→ **WHAT IS EXPECTED**: Retype the records below so that each one matches exactly.

Collected data entries
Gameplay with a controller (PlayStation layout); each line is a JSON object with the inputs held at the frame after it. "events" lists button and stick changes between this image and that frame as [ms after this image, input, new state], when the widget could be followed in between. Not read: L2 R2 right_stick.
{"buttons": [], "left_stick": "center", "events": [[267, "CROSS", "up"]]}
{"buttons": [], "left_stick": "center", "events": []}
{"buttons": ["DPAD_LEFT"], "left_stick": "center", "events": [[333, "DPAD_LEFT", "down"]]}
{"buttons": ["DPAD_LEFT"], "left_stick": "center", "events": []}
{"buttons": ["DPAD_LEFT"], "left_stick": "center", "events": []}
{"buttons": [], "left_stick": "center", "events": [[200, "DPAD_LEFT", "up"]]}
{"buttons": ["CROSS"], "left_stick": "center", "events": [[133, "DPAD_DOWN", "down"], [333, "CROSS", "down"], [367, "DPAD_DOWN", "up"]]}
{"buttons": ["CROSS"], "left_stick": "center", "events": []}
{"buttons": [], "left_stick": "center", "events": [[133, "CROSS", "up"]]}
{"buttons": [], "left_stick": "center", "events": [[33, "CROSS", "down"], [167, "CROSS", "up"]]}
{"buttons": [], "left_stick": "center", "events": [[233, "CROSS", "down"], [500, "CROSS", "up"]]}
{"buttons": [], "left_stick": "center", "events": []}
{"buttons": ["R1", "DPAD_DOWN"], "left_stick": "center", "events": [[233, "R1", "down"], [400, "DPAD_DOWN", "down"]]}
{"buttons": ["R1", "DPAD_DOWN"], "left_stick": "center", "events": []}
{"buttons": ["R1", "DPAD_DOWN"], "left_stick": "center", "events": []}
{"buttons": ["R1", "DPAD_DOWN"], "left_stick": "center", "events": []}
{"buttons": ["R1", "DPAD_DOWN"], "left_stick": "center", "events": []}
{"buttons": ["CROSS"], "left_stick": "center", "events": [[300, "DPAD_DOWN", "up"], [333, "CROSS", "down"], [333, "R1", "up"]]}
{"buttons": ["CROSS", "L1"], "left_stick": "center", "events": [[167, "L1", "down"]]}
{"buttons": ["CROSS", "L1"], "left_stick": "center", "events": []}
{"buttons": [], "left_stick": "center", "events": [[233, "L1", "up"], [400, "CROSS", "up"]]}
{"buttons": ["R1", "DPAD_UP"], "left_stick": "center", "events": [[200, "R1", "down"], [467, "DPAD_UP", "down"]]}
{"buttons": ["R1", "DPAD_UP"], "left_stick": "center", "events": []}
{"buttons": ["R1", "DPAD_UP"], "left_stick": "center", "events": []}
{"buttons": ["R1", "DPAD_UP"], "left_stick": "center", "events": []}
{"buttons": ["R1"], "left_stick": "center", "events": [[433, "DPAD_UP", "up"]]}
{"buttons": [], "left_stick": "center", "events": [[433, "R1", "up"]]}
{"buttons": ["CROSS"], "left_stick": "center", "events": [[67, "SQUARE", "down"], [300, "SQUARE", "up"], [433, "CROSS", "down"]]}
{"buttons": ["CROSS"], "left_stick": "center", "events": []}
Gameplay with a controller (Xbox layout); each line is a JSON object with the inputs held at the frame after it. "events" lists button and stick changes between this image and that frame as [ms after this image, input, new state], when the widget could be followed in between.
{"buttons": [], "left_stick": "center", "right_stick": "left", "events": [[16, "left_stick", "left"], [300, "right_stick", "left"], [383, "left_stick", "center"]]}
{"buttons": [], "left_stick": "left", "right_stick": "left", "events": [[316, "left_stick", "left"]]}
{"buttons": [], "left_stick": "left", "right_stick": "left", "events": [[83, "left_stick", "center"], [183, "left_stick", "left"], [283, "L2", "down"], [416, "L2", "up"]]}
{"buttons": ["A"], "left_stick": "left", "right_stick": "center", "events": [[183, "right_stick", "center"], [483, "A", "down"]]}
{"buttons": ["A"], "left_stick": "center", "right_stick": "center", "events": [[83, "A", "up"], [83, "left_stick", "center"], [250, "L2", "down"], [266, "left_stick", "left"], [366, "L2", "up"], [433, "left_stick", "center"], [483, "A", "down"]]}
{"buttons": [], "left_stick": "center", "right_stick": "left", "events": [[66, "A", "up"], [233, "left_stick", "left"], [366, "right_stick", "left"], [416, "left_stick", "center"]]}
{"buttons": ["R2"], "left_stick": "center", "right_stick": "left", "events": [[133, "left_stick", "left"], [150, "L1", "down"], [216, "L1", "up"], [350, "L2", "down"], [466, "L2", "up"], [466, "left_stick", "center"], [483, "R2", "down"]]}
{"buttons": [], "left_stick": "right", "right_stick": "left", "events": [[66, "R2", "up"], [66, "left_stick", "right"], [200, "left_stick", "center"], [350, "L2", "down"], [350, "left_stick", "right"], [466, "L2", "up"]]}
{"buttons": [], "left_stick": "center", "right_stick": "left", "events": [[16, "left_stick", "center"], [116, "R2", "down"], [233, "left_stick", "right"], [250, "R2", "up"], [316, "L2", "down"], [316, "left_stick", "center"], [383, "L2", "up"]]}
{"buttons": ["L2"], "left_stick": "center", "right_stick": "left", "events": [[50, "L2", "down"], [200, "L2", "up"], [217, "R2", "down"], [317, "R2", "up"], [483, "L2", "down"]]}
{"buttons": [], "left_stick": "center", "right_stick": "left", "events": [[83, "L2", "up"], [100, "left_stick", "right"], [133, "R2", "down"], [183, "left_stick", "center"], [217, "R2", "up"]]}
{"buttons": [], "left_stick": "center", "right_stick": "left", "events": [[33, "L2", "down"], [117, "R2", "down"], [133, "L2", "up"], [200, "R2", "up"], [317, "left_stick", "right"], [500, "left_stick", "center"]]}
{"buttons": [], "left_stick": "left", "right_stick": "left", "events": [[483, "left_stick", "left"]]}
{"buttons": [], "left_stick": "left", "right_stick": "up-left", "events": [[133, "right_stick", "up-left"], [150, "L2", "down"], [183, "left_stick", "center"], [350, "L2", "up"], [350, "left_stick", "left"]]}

→ **RESULT**:
Gameplay with a controller (PlayStation layout); each line is a JSON object with the inputs held at the frame after it. "events" lists button and stick changes between this image and that frame as [ms after this image, input, new state], when the widget could be followed in between. Not read: L2 R2 right_stick.
{"buttons": [], "left_stick": "center", "events": [[267, "CROSS", "up"]]}
{"buttons": [], "left_stick": "center", "events": []}
{"buttons": ["DPAD_LEFT"], "left_stick": "center", "events": [[333, "DPAD_LEFT", "down"]]}
{"buttons": ["DPAD_LEFT"], "left_stick": "center", "events": []}
{"buttons": ["DPAD_LEFT"], "left_stick": "center", "events": []}
{"buttons": [], "left_stick": "center", "events": [[200, "DPAD_LEFT", "up"]]}
{"buttons": ["CROSS"], "left_stick": "center", "events": [[133, "DPAD_DOWN", "down"], [333, "CROSS", "down"], [367, "DPAD_DOWN", "up"]]}
{"buttons": ["CROSS"], "left_stick": "center", "events": []}
{"buttons": [], "left_stick": "center", "events": [[133, "CROSS", "up"]]}
{"buttons": [], "left_stick": "center", "events": [[33, "CROSS", "down"], [167, "CROSS", "up"]]}
{"buttons": [], "left_stick": "center", "events": [[233, "CROSS", "down"], [500, "CROSS", "up"]]}
{"buttons": [], "left_stick": "center", "events": []}
{"buttons": ["R1", "DPAD_DOWN"], "left_stick": "center", "events": [[233, "R1", "down"], [400, "DPAD_DOWN", "down"]]}
{"buttons": ["R1", "DPAD_DOWN"], "left_stick": "center", "events": []}
{"buttons": ["R1", "DPAD_DOWN"], "left_stick": "center", "events": []}
{"buttons": ["R1", "DPAD_DOWN"], "left_stick": "center", "events": []}
{"buttons": ["R1", "DPAD_DOWN"], "left_stick": "center", "events": []}
{"buttons": ["CROSS"], "left_stick": "center", "events": [[300, "DPAD_DOWN", "up"], [333, "CROSS", "down"], [333, "R1", "up"]]}
{"buttons": ["CROSS", "L1"], "left_stick": "center", "events": [[167, "L1", "down"]]}
{"buttons": ["CROSS", "L1"], "left_stick": "center", "events": []}
{"buttons": [], "left_stick": "center", "events": [[233, "L1", "up"], [400, "CROSS", "up"]]}
{"buttons": ["R1", "DPAD_UP"], "left_stick": "center", "events": [[200, "R1", "down"], [467, "DPAD_UP", "down"]]}
{"buttons": ["R1", "DPAD_UP"], "left_stick": "center", "events": []}
{"buttons": ["R1", "DPAD_UP"], "left_stick": "center", "events": []}
{"buttons": ["R1", "DPAD_UP"], "left_stick": "center", "events": []}
{"buttons": ["R1"], "left_stick": "center", "events": [[433, "DPAD_UP", "up"]]}
{"buttons": [], "left_stick": "center", "events": [[433, "R1", "up"]]}
{"buttons": ["CROSS"], "left_stick": "center", "events": [[67, "SQUARE", "down"], [300, "SQUARE", "up"], [433, "CROSS", "down"]]}
{"buttons": ["CROSS"], "left_stick": "center", "events": []}
Gameplay with a controller (Xbox layout); each line is a JSON object with the inputs held at the frame after it. "events" lists button and stick changes between this image and that frame as [ms after this image, input, new state], when the widget could be followed in between.
{"buttons": [], "left_stick": "center", "right_stick": "left", "events": [[16, "left_stick", "left"], [300, "right_stick", "left"], [383, "left_stick", "center"]]}
{"buttons": [], "left_stick": "left", "right_stick": "left", "events": [[316, "left_stick", "left"]]}
{"buttons": [], "left_stick": "left", "right_stick": "left", "events": [[83, "left_stick", "center"], [183, "left_stick", "left"], [283, "L2", "down"], [416, "L2", "up"]]}
{"buttons": ["A"], "left_stick": "left", "right_stick": "center", "events": [[183, "right_stick", "center"], [483, "A", "down"]]}
{"buttons": ["A"], "left_stick": "center", "right_stick": "center", "events": [[83, "A", "up"], [83, "left_stick", "center"], [250, "L2", "down"], [266, "left_stick", "left"], [366, "L2", "up"], [433, "left_stick", "center"], [483, "A", "down"]]}
{"buttons": [], "left_stick": "center", "right_stick": "left", "events": [[66, "A", "up"], [233, "left_stick", "left"], [366, "right_stick", "left"], [416, "left_stick", "center"]]}
{"buttons": ["R2"], "left_stick": "center", "right_stick": "left", "events": [[133, "left_stick", "left"], [150, "L1", "down"], [216, "L1", "up"], [350, "L2", "down"], [466, "L2", "up"], [466, "left_stick", "center"], [483, "R2", "down"]]}
{"buttons": [], "left_stick": "right", "right_stick": "left", "events": [[66, "R2", "up"], [66, "left_stick", "right"], [200, "left_stick", "center"], [350, "L2", "down"], [350, "left_stick", "right"], [466, "L2", "up"]]}
{"buttons": [], "left_stick": "center", "right_stick": "left", "events": [[16, "left_stick", "center"], [116, "R2", "down"], [233, "left_stick", "right"], [250, "R2", "up"], [316, "L2", "down"], [316, "left_stick", "center"], [383, "L2", "up"]]}
{"buttons": ["L2"], "left_stick": "center", "right_stick": "left", "events": [[50, "L2", "down"], [200, "L2", "up"], [217, "R2", "down"], [317, "R2", "up"], [483, "L2", "down"]]}
{"buttons": [], "left_stick": "center", "right_stick": "left", "events": [[83, "L2", "up"], [100, "left_stick", "right"], [133, "R2", "down"], [183, "left_stick", "center"], [217, "R2", "up"]]}
{"buttons": [], "left_stick": "center", "right_stick": "left", "events": [[33, "L2", "down"], [117, "R2", "down"], [133, "L2", "up"], [200, "R2", "up"], [317, "left_stick", "right"], [500, "left_stick", "center"]]}
{"buttons": [], "left_stick": "left", "right_stick": "left", "events": [[483, "left_stick", "left"]]}
{"buttons": [], "left_stick": "left", "right_stick": "up-left", "events": [[133, "right_stick", "up-left"], [150, "L2", "down"], [183, "left_stick", "center"], [350, "L2", "up"], [350, "left_stick", "left"]]}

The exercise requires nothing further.